The father who "couldn’t protect his son" refused to fail again.
The detonator flew from Dominic’s hand, spinning through the smoky air—
—and clattered across the marble floor.
For one suspended heartbeat, everyone watched it skid.
Then:
CRACK! CRACK! CRACK!
SWAT snipers took the shot.
Dominic’s body jerked, then collapsed in a heap beside Lucien.
"TARGET DOWN!"
Chaos erupted.
"GET THE DEVICE!"
"MOVE, MOVE—!"
Officers surged in, grabbing Hermes, trying to peel him off June so the bomb squad could reach her.
"Sir, step back—!"
"Sir, let us handle it—!"
But Hermes’ arms only tightened around June’s body, pulling her against him as if someone might try to rip her away.
His entire body shook—rage, terror, adrenaline tearing through him.
"No—no, NO!" he snapped, voice cracking raw. "I am not leaving her!"
"Sir—the pressure might trigger—" the bomb technician shouted, panicked.
"The detonator was fake!" another SWAT member yelled. "It wasn't wired directly to the vest—!"

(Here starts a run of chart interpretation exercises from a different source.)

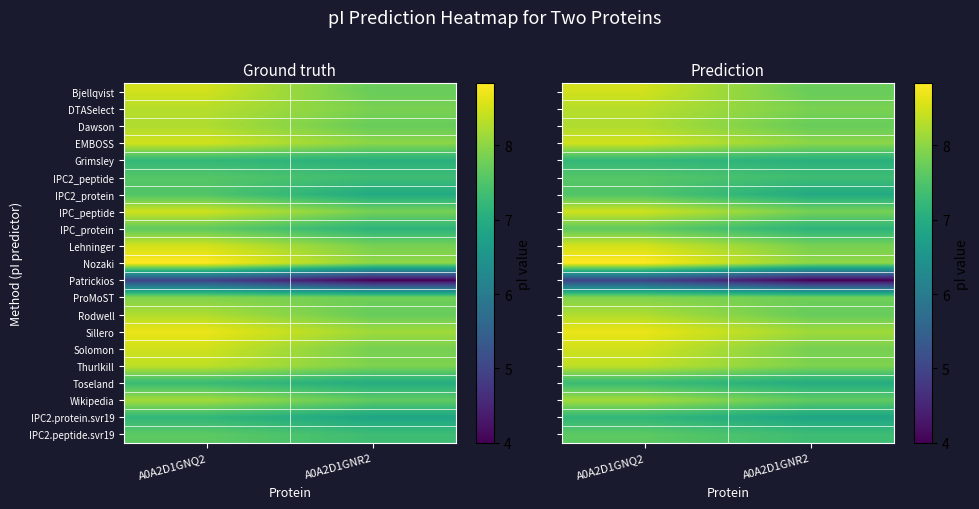

Which series has the largest range (max minus min)?

Patrickios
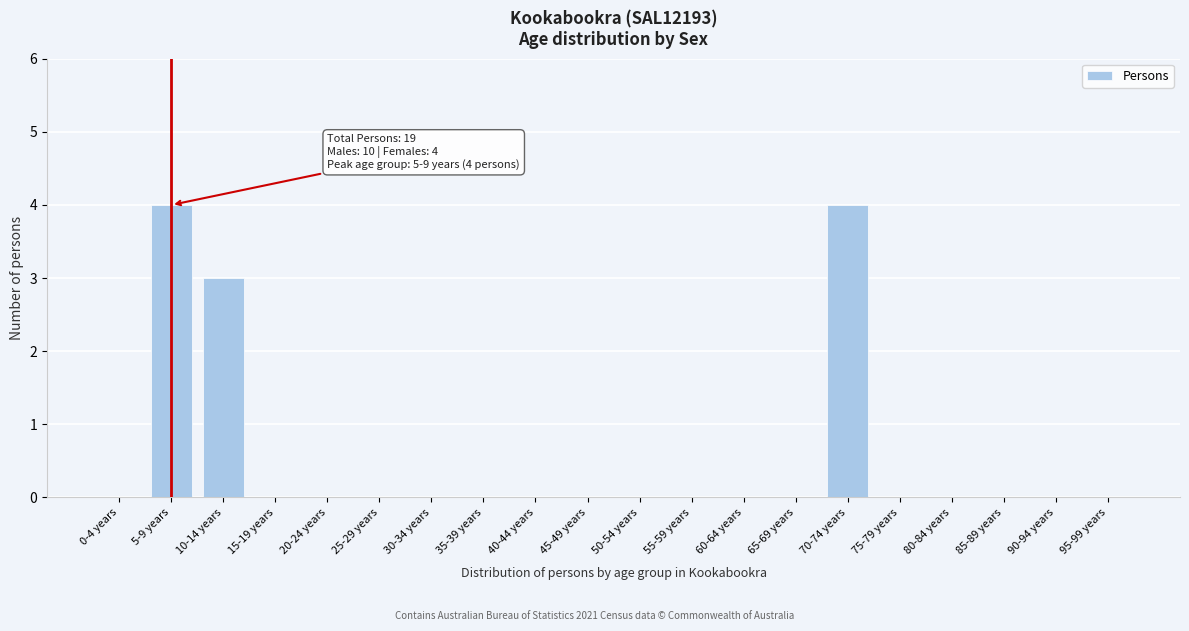

Reading right to left, extract all data points from this chart.

95-99 years=0	90-94 years=0	85-89 years=0	80-84 years=0	75-79 years=0	70-74 years=4	65-69 years=0	60-64 years=0	55-59 years=0	50-54 years=0	45-49 years=0	40-44 years=0	35-39 years=0	30-34 years=0	25-29 years=0	20-24 years=0	15-19 years=0	10-14 years=3	5-9 years=4	0-4 years=0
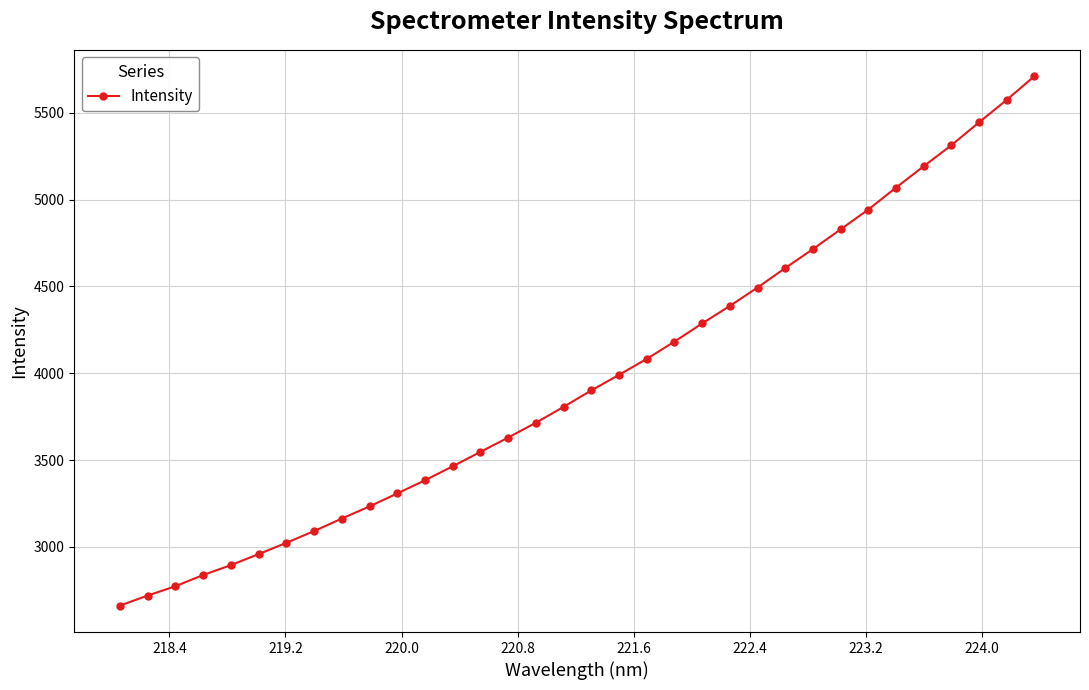

What is the smallest value displayed?

2661.8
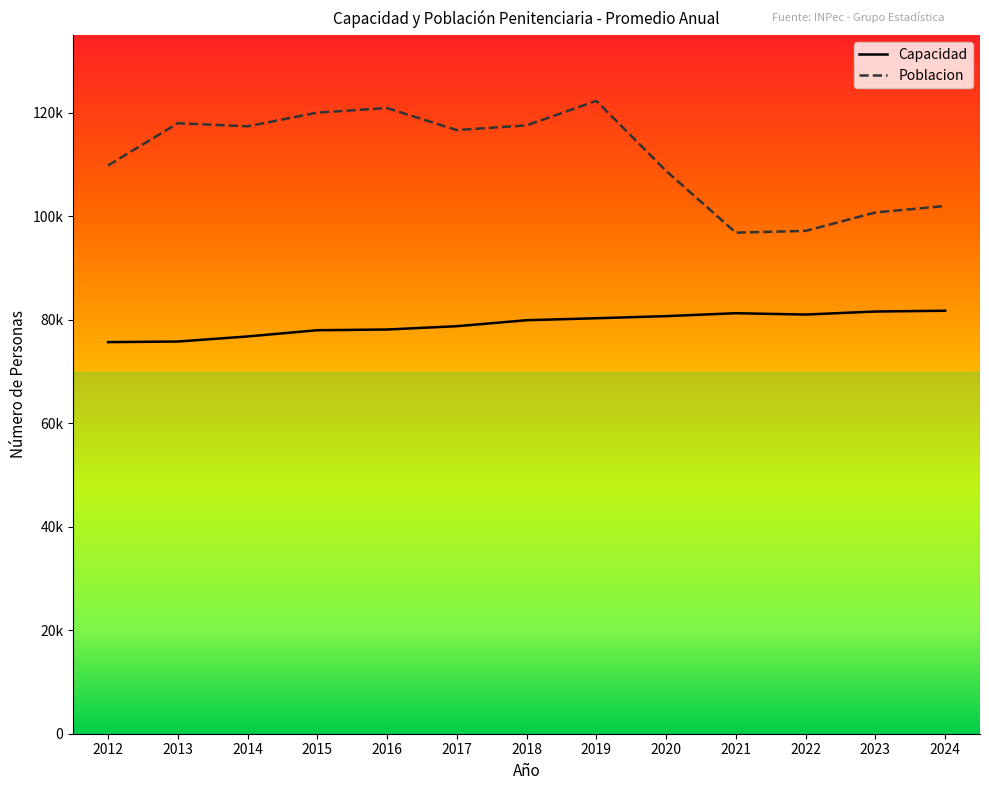

What is the difference between the second highest and minimum values in the Capacidad series?

5914.8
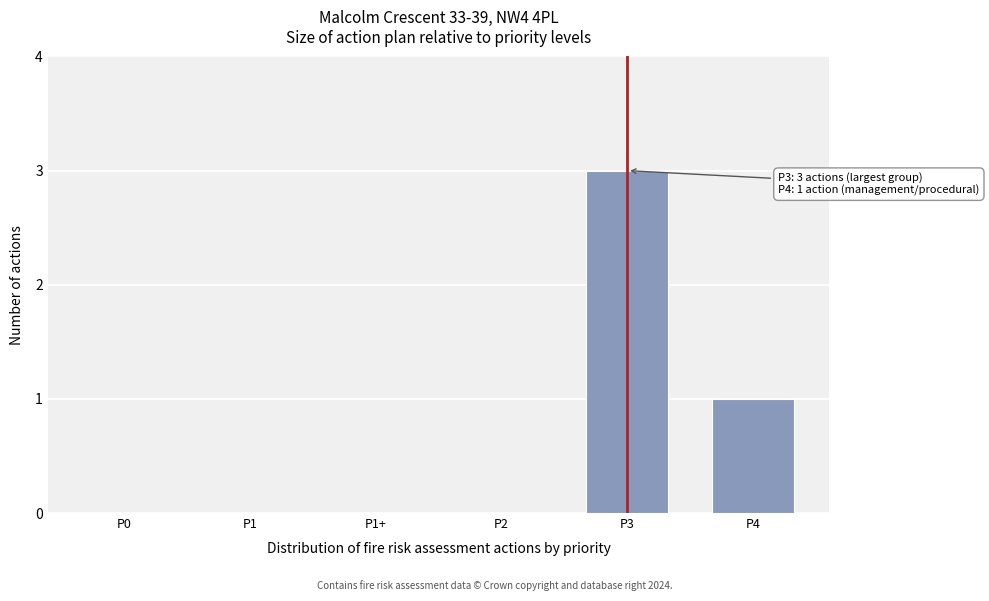

Reading left to right, extract all data points from this chart.

P0=0	P1=0	P1+=0	P2=0	P3=3	P4=1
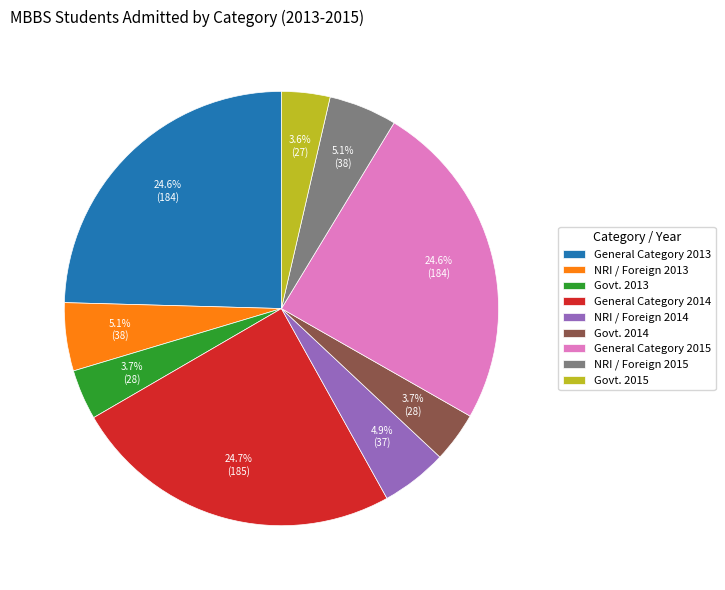

Is there any slice that represents more than half of the pie?

No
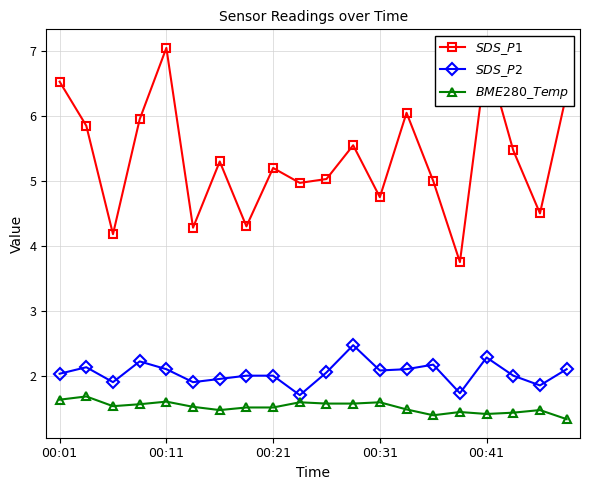

True or false: $BME280\_Temp$ and $SDS\_P2$ cross at least once.

False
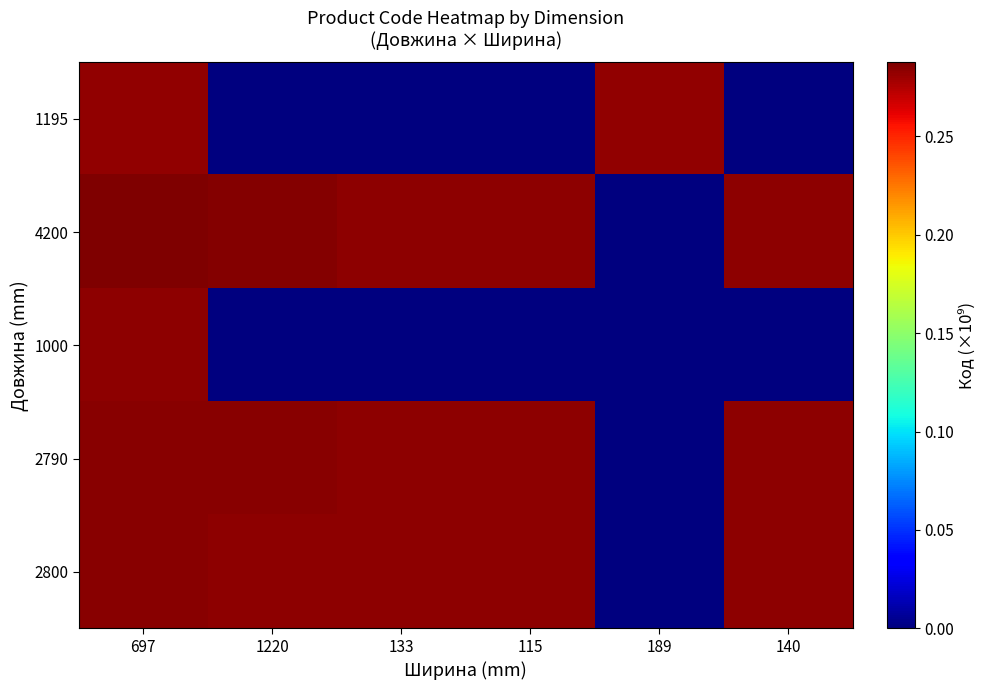

What is the total value across all series at 697?

1.4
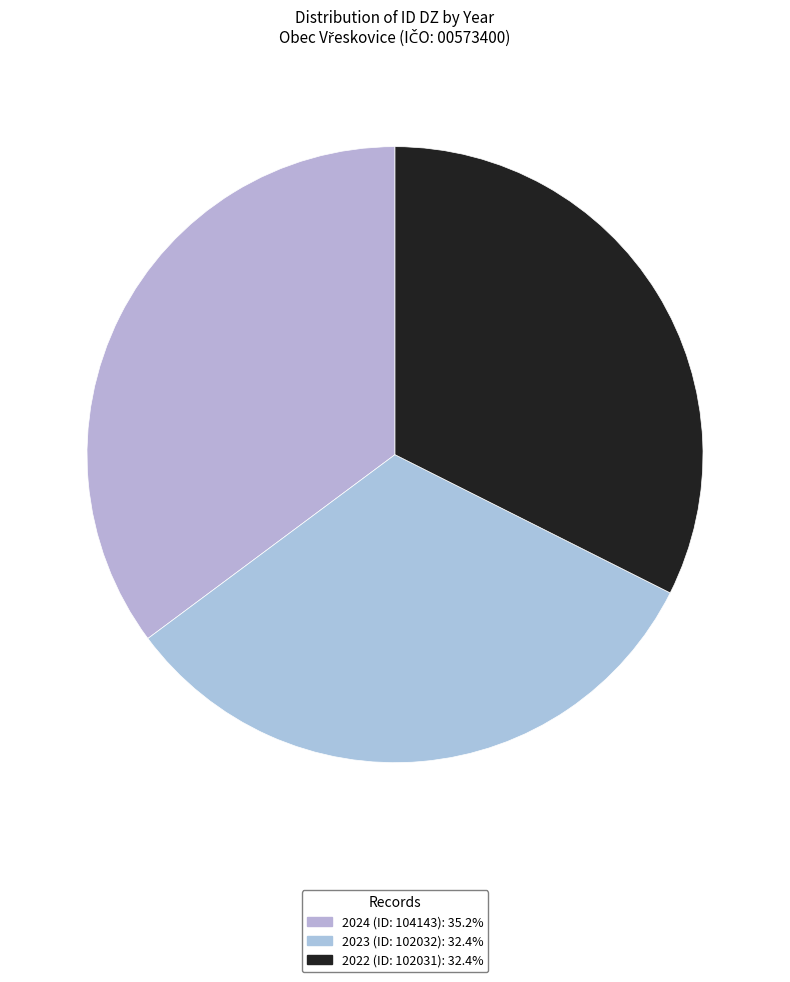

Between 2022 (ID: 102031) and 2023 (ID: 102032), which is larger?

2023 (ID: 102032)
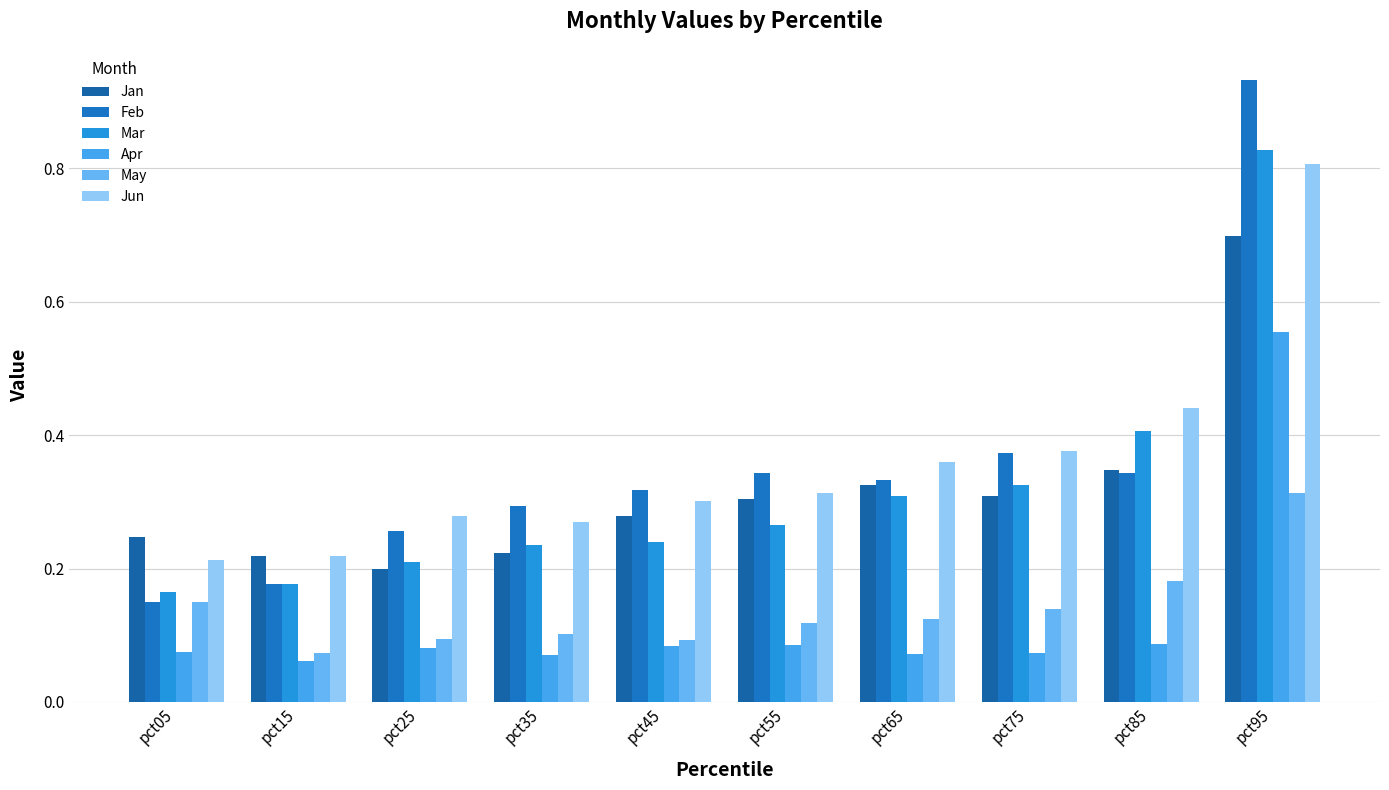

Rank the series at pct25 from lowest to highest value.

Apr, May, Jan, Mar, Feb, Jun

Hermes bared his teeth, every muscle in his body wound like a trap ready to spring.
"I AM NOT LEAVING HER."
He held June’s face in one hand and the vest in the other, trembling.
"Disarm it. NOW."
The room fell into breathless action around them. Flashes of red and blue. Orders barked.
Tools clattering.
All while Hermes refused to move even an inch away from her.
He would die before he let her face this alone.